João Carlos D'Ávila Paixão Côrtes

O folclorista Paixão Côrtes, personagem decisivo da cultura gaúcha e do movimento tradicionalista no Rio Grande do Sul.

João Carlos D'Ávila Paixão Côrtes é uma figura inesquecível em vários sentidos, incluindo o sentido da audição: as pausas, as ênfases, as exclamações, as suspensões, os "Bá" alongados, a entoação para acompanhar a referência a uma antiga canção, tudo isso é irrepetível na folha de papel.

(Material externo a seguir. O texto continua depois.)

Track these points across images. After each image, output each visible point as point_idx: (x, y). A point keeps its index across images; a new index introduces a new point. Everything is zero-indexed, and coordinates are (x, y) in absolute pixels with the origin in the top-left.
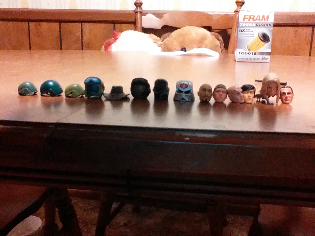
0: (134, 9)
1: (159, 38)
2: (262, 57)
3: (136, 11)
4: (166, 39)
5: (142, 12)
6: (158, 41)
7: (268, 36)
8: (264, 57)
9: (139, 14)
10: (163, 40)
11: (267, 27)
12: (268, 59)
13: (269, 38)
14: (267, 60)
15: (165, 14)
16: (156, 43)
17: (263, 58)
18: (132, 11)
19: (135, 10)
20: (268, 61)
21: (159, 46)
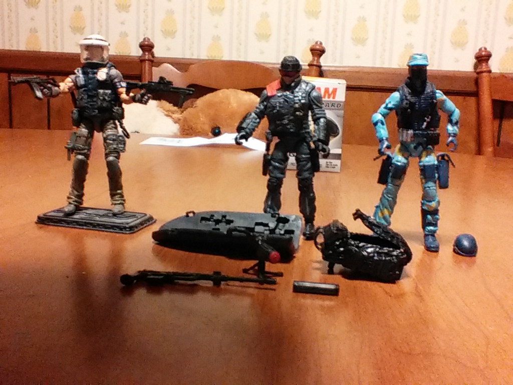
0: (140, 55)
1: (176, 108)
2: (327, 162)
3: (143, 58)
4: (187, 110)
5: (152, 61)
6: (173, 114)
7: (336, 126)
8: (331, 163)
9: (147, 65)
10: (182, 112)
11: (333, 109)
12: (337, 165)
13: (338, 128)
14: (334, 168)
15: (193, 64)
16: (171, 117)
17: (328, 164)
18: (137, 58)
19: (141, 57)
20: (338, 169)
21: (176, 122)
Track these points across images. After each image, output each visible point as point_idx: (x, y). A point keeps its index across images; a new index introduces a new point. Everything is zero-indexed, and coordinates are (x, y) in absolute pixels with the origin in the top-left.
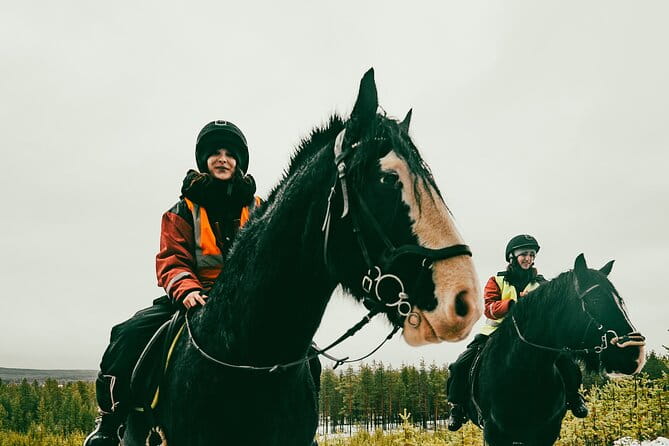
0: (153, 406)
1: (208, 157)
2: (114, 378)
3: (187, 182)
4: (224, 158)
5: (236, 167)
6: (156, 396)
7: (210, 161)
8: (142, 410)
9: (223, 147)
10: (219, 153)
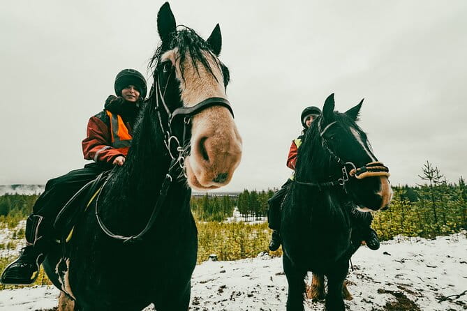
0: (67, 240)
1: (123, 89)
2: (42, 217)
3: (108, 101)
4: (133, 90)
5: (139, 96)
6: (71, 233)
7: (124, 91)
8: (59, 242)
9: (132, 85)
10: (130, 88)
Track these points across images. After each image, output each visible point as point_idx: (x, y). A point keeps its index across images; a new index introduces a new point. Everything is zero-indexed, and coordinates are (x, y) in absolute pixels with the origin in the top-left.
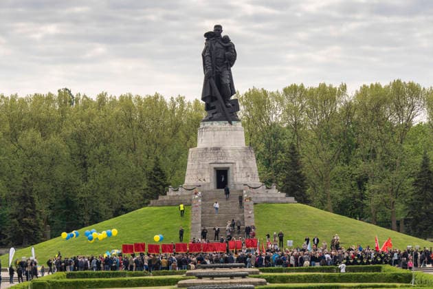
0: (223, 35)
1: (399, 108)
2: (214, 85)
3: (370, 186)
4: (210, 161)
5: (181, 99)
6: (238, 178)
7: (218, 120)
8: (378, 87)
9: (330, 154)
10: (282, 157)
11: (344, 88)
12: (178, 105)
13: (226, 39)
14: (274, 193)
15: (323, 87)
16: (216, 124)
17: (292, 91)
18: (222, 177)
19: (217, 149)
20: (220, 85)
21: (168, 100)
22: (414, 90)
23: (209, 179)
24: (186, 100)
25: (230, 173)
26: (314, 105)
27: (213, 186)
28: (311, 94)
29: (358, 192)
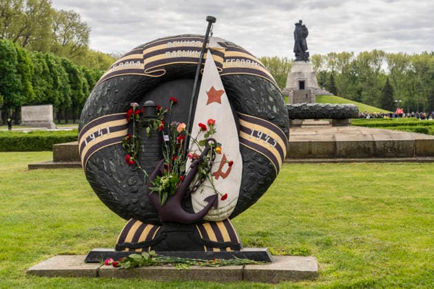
0: (303, 24)
1: (375, 62)
2: (299, 46)
3: (363, 93)
4: (297, 78)
5: (286, 58)
6: (309, 85)
7: (301, 60)
8: (367, 52)
9: (347, 80)
10: (327, 82)
11: (353, 53)
12: (285, 61)
13: (304, 26)
14: (324, 91)
15: (344, 53)
16: (299, 62)
17: (332, 55)
18: (302, 85)
19: (300, 73)
20: (301, 46)
21: (281, 59)
22: (382, 54)
23: (296, 85)
24: (288, 59)
25: (305, 83)
26: (340, 60)
27: (298, 88)
28: (339, 56)
29: (358, 96)
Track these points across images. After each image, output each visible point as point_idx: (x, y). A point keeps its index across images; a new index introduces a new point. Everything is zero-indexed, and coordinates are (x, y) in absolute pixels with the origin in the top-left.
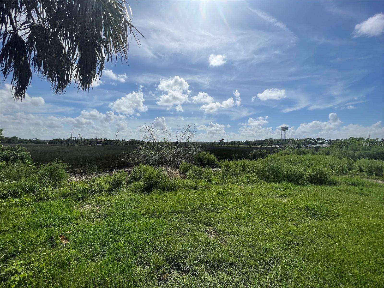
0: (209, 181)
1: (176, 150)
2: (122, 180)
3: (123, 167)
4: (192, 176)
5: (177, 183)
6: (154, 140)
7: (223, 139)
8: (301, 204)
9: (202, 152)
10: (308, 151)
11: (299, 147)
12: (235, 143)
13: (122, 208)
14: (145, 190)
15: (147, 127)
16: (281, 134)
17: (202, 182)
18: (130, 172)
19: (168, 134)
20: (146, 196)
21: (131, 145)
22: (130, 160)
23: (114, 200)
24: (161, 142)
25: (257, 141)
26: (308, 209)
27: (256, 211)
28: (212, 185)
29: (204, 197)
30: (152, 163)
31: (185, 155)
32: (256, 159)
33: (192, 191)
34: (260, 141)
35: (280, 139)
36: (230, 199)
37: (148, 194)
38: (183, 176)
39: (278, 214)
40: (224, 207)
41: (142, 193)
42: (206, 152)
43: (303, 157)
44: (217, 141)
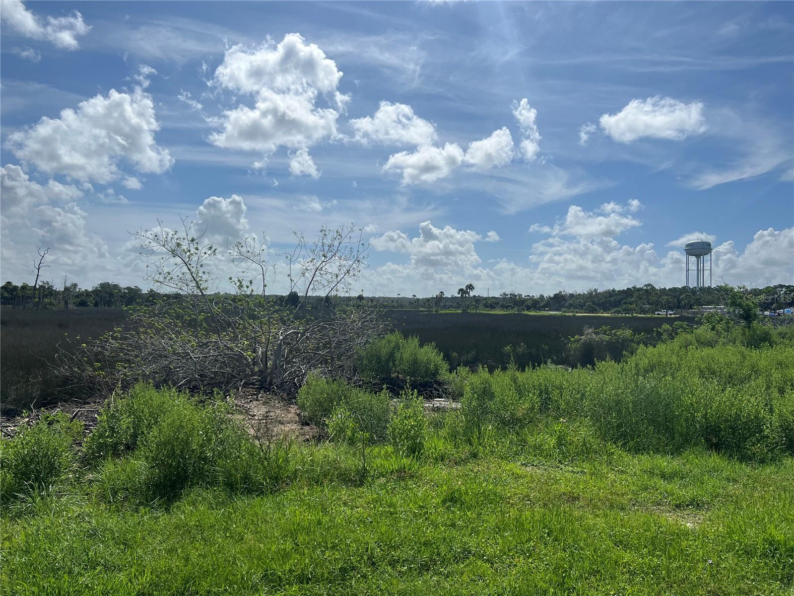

Nascido a 12 de julho de 1927, em Santana do Livramento, de pai agrônomo e mãe dotada de boas qualidades musicais, Paixão Côrtes parece ter sintetizado essas duas marcas - formou-se em Agronomia também, e é artista também, não do canto mas da dança - e ao mesmo tempo parece haver ultrapassado os limites do que se poderia esperar de alguém com sua história. Por quê? Porque ele é um dos sujeitos diretamente responsáveis pelo nascimento da atual voga gauchesca.
"Um dos" é muito pouco: Paixão Côrtes é um dos dois formuladores e animadores decisivos do movimento tradicionalista gaúcho - o outro é o falecido Luiz Carlos Barbosa Lessa, a quem Paixão Côrtes se refere como "o Lessa", um sujeito quieto, com pendor literário e intelectual, de alguma maneira o oposto complementar de Paixão, mais arrebatado, mais homem de ação e iniciativa.
A estrada foi longa e cheia de percalços. Começa, talvez, na vivência campeira. Segue na experiência de peão, desempenhada todas as férias, em contraponto com a vida escolar urbana em Santana, Uruguaiana e Porto Alegre, sucessivamente. Continua, quem sabe, na dura passagem em que perde o pai e precisa trocar o colégio privado pelo público, o diurno pelo noturno, a vida relativamente inconseqüente pelo trabalho.
Deslancha, a partir de 1947, quando se junta com amigos igualmente interioranos e saudosos da vida agauchada (entre os quais Lessa) e com eles literalmente inventa uma tradição: a de fazer vigília de um fogo tirado à Pira da Pátria, que arderá dali por diante pela imaginária, afetuosa, desejada "pátria" sul-rio-grandense.
Paixão Côrtes e Barbosa Lessa partem para a pesquisa de campo, para recuperar traços de cultura popular local eventualmente sobreviventes à avalancha da cultura norte-americana, quer dizer, estadunidense, que, vitoriosa na II Guerra, cobrou um preço alto das neocolônias. Paixão e Lessa, expressando ativamente o mal-estar do momento, partiram para a ação, viajando pelo Interior para salvar o passado da intensa voragem novidadeira. Estava sendo gestado o lado cultural-popular do tradicionalismo, antes mesmo de a palavra "folclore" entrar no discurso de todo mundo.
Paixão Côrtes não se limitou a isso. Serviu de modelo para a estátua do Laçador e foi garoto-propaganda televisivo, nos primórdios do veículo, vestido à gaúcha quando isso era ainda uma esquisitice.
Organizou o 35 CTG, liderou grupos de música e dança, viajou à Europa como artista, fez e aconteceu.
Poderia estar calmamente, agora, curtindo as glórias de sua intensa vida. Mas não: parece mais ativo que nunca, insatisfeito com certos aspectos do tradicionalismo.